Drei von vier Deutschen leiden einmal im Leben an Kreuzschmerzen. Sie entstehen zwischen den untersten Rippen und der Leistenregion.
Man unterscheidet hier zwischen akuten (nicht länger als 6 Wochen) und chronischen (länger als 6 Wochen) Rückenschmerzen.
Meist kann keine genaue Ursache festgestellt werden. Der Arzt spricht hier von einer "Lumbalgie" oder von "Reizzuständen des Illiosakralgelenkes". Durch den Schmerz kommt es oft zu einer Abwehrhaltung - der Oberkörper kippt nach vorne oder leicht zur Seite, was wiederum zu weiteren Muskelverspannungen und weiteren Schmerzen führt.

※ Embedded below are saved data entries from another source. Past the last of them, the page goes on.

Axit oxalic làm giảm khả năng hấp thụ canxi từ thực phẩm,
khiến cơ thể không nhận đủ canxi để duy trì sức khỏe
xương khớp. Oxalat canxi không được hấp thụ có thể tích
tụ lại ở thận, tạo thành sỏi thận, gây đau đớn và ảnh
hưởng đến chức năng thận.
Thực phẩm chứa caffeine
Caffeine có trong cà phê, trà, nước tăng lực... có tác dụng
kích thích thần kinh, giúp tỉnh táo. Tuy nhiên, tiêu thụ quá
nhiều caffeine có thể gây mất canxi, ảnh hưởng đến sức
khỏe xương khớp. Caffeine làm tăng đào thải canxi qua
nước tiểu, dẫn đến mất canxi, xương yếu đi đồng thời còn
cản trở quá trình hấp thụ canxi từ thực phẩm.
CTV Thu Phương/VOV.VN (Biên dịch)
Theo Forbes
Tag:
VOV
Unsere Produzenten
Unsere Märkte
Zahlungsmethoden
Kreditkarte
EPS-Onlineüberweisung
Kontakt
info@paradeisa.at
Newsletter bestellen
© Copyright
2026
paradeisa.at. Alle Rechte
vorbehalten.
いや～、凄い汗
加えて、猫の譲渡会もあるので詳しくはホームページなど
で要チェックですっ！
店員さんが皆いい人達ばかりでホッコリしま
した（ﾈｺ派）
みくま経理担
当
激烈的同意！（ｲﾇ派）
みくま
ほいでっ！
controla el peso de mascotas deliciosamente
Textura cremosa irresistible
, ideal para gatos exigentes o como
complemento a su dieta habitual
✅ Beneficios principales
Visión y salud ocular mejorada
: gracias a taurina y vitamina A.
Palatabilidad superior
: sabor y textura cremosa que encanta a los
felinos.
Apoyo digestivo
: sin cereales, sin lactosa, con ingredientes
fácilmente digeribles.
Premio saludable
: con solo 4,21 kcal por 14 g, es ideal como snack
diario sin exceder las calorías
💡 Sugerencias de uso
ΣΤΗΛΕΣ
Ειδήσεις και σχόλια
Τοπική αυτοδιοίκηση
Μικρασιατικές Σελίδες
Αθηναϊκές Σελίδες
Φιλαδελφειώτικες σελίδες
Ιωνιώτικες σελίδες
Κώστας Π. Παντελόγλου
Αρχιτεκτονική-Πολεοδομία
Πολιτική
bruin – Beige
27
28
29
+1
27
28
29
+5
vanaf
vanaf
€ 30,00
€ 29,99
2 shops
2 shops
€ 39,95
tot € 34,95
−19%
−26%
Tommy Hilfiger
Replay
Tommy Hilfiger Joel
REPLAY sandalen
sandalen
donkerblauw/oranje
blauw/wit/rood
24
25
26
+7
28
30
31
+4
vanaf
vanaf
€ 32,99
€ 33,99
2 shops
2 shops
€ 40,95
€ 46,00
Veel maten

Lumbalbandagen wie Lumbamed active, Lumbamed basic oder Lumbamed plus stabilisieren den Rücken und bewirken eine sogenannte "Entlordosierung", d.h. das Becken wird nach vorne geschoben und die Wirbelsäule wird aufgerichtet. Zusätzliche Krankengymnastik und Wärme lindern den Schmerz dann meist innerhalb weniger Tage.

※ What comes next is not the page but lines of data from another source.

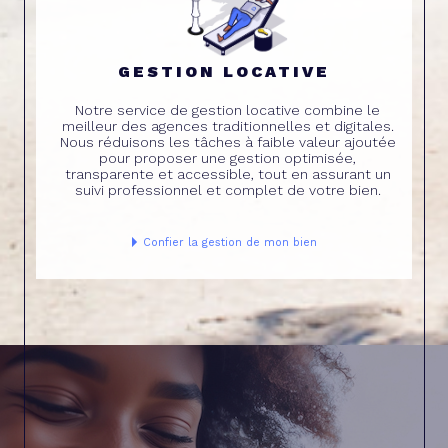
GESTION LOCATIVE
Notre service de gestion locative combine le
meilleur des agences traditionnelles et digitales.
Nous réduisons les tâches à faible valeur ajoutée
pour proposer une gestion optimisée,
transparente et accessible, tout en assurant un
suivi professionnel et complet de votre bien.
Confier la gestion de mon bien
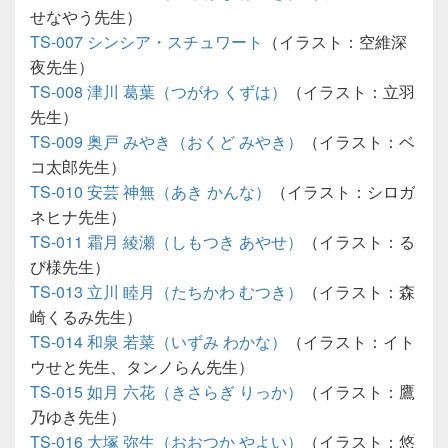
せなやう先生）
TS-007 シンシア・スチュワート
（イラスト：空維深
夜先生）
TS-008 津川 葛葉（つがわ くずは）
（イラスト：立羽
先生）
TS-009 奥戸 みやき（おくど みやき）
（イラスト：ベ
コ太郎先生）
TS-010 安芸 神無（あき かんな）
（イラスト：シロガ
ネヒナ先生）
TS-011 霜月 綾瀬（しもつき あやせ）
（イラスト：る
び様先生）
TS-013 立川 睦月（たちかわ むつき）
（イラスト：森
崎くるみ先生）
TS-014 和泉 若菜（いずみ わかな）
（イラスト：イト
ウせと先生、タンノらん先生）
TS-015 如月 六花（きさらぎ りっか）
（イラスト：鷹
乃ゆき先生）
TS-016 大塚 弥生（おおつか やよい）
（イラスト：悠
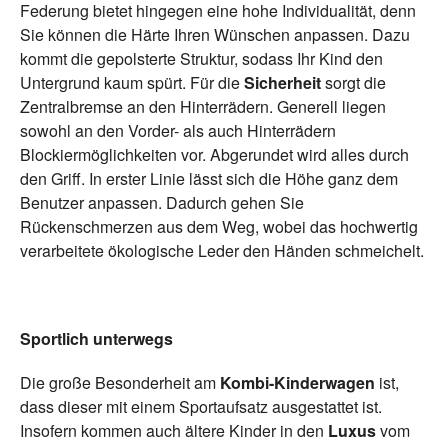
Federung bietet hingegen eine hohe Individualität, denn
Sie können die Härte Ihren Wünschen anpassen. Dazu
kommt die gepolsterte Struktur, sodass Ihr Kind den
Untergrund kaum spürt. Für die
Sicherheit
sorgt die
Zentralbremse an den Hinterrädern. Generell liegen
sowohl an den Vorder- als auch Hinterrädern
Blockiermöglichkeiten vor. Abgerundet wird alles durch
den Griff. In erster Linie lässt sich die Höhe ganz dem
Benutzer anpassen. Dadurch gehen Sie
Rückenschmerzen aus dem Weg, wobei das hochwertig
verarbeitete ökologische Leder den Händen schmeichelt.
Sportlich unterwegs
Die große Besonderheit am
Kombi-Kinderwagen
ist,
dass dieser mit einem Sportaufsatz ausgestattet ist.
Insofern kommen auch ältere Kinder in den
Luxus
vom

Lässt sich der Schmerz diagnostizieren, handelt es sich häufig um einen Bandscheibenvorfall. Die Bandscheiben liegen wie "Stoßdämpfer" zwischen den Wirbelkörpern. Rutscht der weiche Kern (Gallertkern) nach hinten heraus, drückt er auf die Nerven und verursacht so den Schmerz. In solchen Fällen werden Rückenorthesen verordnet, wie z. B. Lumbamed disc oder Lumbamed stabil.
Kreuzschmerzen vergehen oft so schnell, wie sie gekommen sind. Nur selten sind sie mit schweren Krankheiten verbunden. Wenn Sie aber ein Taubheitsgefühl oder Lähmungen spüren, sollten Sie umgehend einen Arzt aufsuchen.
Brechen Wirbelkörper im Bereich der Brust- oder Lendenwirbelsäule, kommen Hyperextensionsorthesen zum Einsatz. Sie richten den Oberkörper auf. Orthesen in Rahmenbauweise (z. B. medi 4C) verhindern zudem eine Rotation des Oberkörpers.